[[ Data for this exercise, beginning ]]

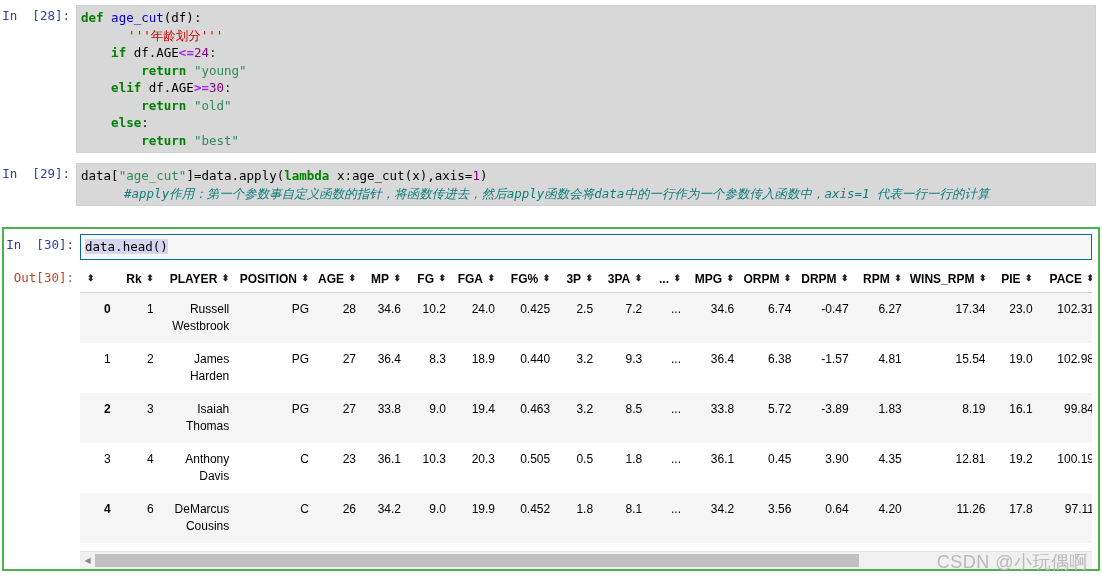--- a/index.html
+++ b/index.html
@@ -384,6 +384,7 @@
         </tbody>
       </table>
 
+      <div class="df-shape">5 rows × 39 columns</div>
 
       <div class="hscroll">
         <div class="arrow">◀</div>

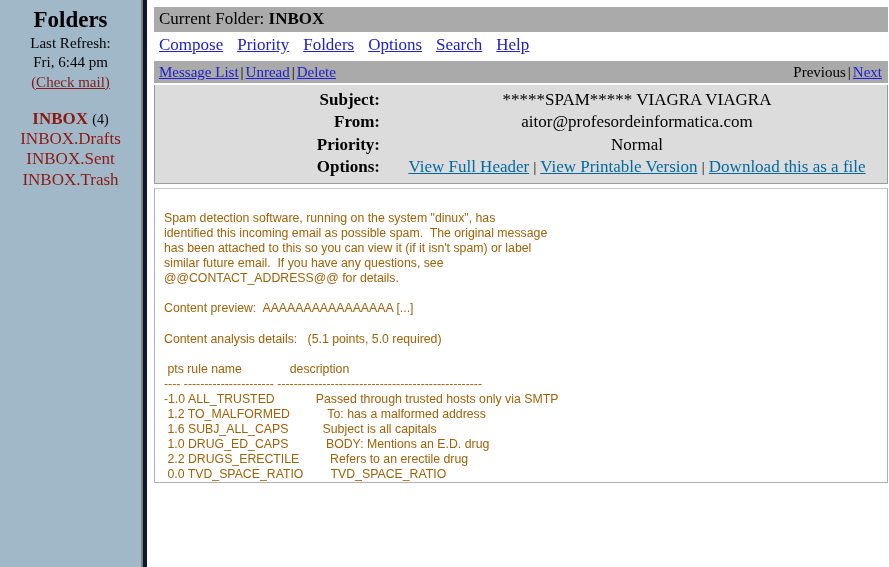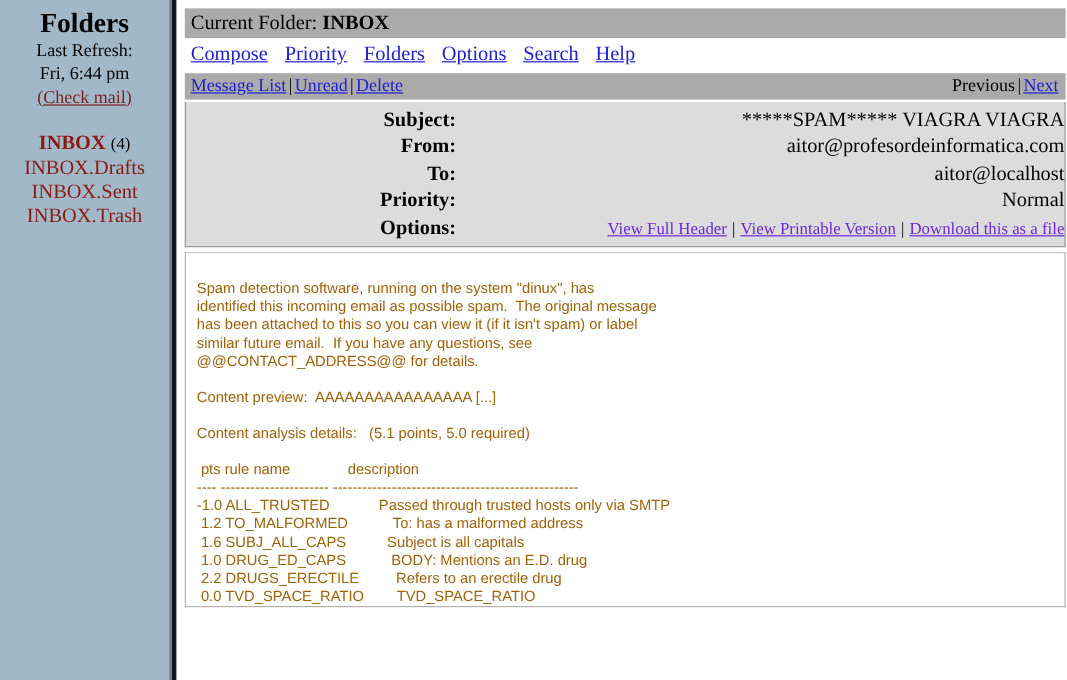--- a/index.html
+++ b/index.html
@@ -166,7 +166,7 @@
     white-space: nowrap;
   }
   .hdr-value {
-    text-align: right;
+    text-align: center;
     white-space: nowrap;
   }
   .hdr-options a {

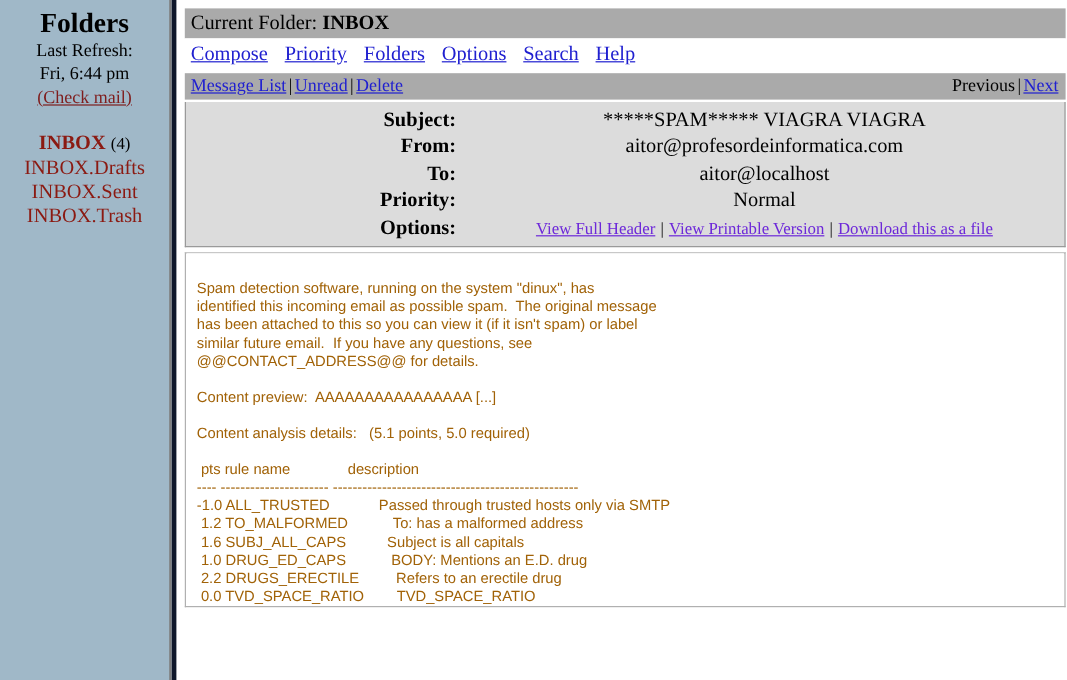--- a/index.html
+++ b/index.html
@@ -253,10 +253,6 @@
           <tr>
             <td class="hdr-label">From:</td>
             <td class="hdr-value">aitor@profesordeinformatica.com</td>
-          </tr>
-          <tr>
-            <td class="hdr-label">To:</td>
-            <td class="hdr-value">aitor@localhost</td>
           </tr>
           <tr>
             <td class="hdr-label">Priority:</td>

[[ Data for this exercise, end ]]

Your objective. Say how many lines of the material contain the word "value". Add nothing to the number.

Your solution. 3